Primary prevention cohort:
Similar results in both groups for first 36 months.

From 5 years onward, cumulative incidence of retinopathy in intensive therapy group was approximately 50% less than in conventional-therapy group.

During mean of 6 years of follow-up, retinopathy developed in 91 patients in conventional therapy group, 23 patients in intensive-therapy group. Intensive therapy adjusted the mean risk of retinopathy by 76% (95% confidence interval, 62 to 82 %). The reduction in risk increased with time.

Secondary prevention cohort:
Intensive-therapy patients had higher cumulative incidence of sustained progression of retinopathy during first year than conventional-therapy patients, but a lower cumulative incidence beginning at 36 months and continuing for the rest of the study.

Intensive therapy reduced the average risk of such progression by 54% (95% confidence interval, 39 to 66%).

Combined cohorts:
Intensive therapy reduced the occurrence of microalbuminuria by 39% (95% confidence interval, 21 to 52%); that of albuminuria by 54% (95% confidence interval, 19 to 74%) ; that of clinical neuropathy by 60% (95% confidence interval, 38 to 74%).

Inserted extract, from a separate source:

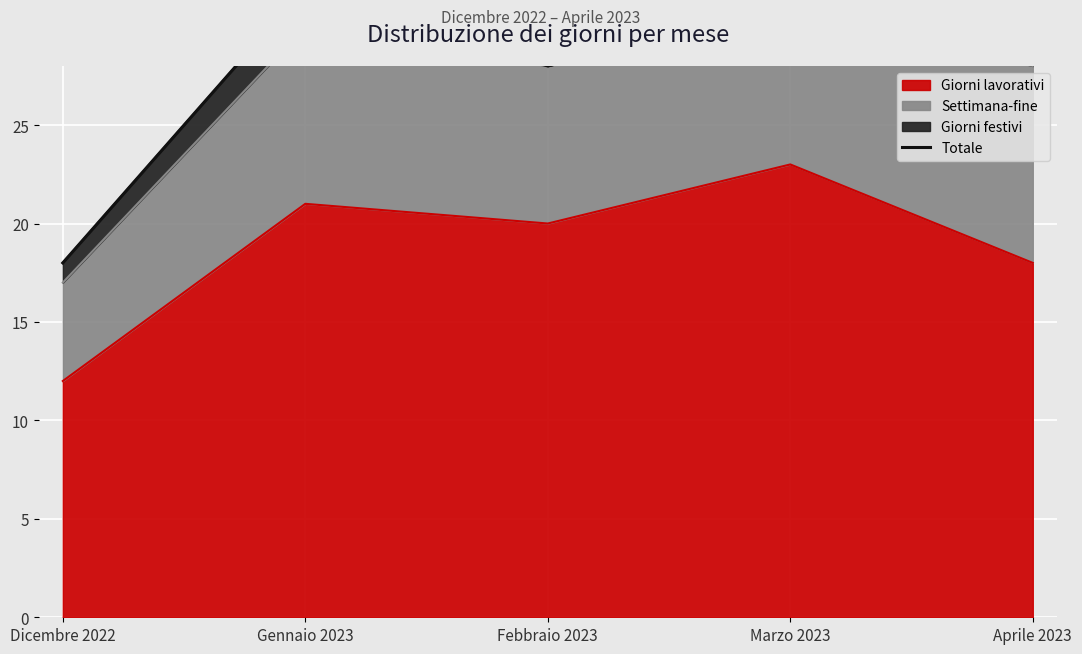

List the labels in order of Giorni lavorativi value, largest first.

Marzo 2023, Gennaio 2023, Febbraio 2023, Aprile 2023, Dicembre 2022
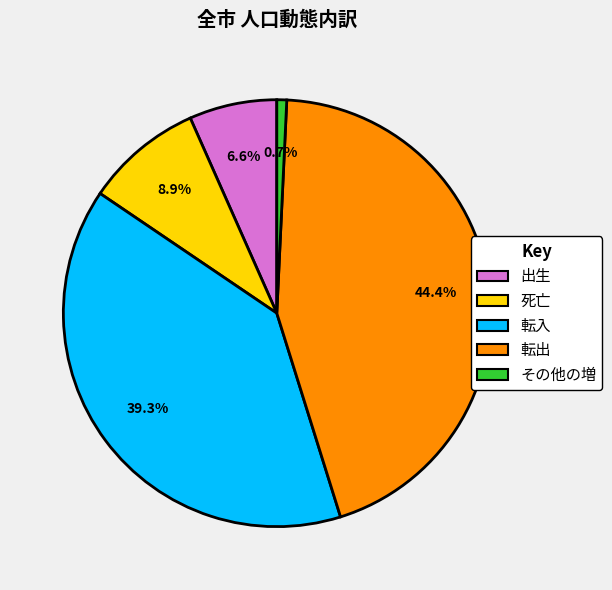

Count the number of slices in the pie.

5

The chief adverse event associated with intensive therapy was a 2- to 3-fold increase in severe hypoglycemia. A total of 65% percent of patients in the intensive group vs. 35% of patients in the conventional group had at least one episode of severe hypoglycemia by the study end; the overall rates of severe hypoglycemia were 61.2 per 100 patient-years vs. 18.7 per 100 patient-years in the intensive and conventional treatment groups, respectively.

The number of combined major macrovascular events was almost twice as high in the conventionally treated group (40 events) as in the intensive-treatment group (23 events), although the differences were not statistically significant (p = 0.08).

Implementing intensive rather than conventional therapy in this population would result in an incremental cost per year of life gained of $28,661.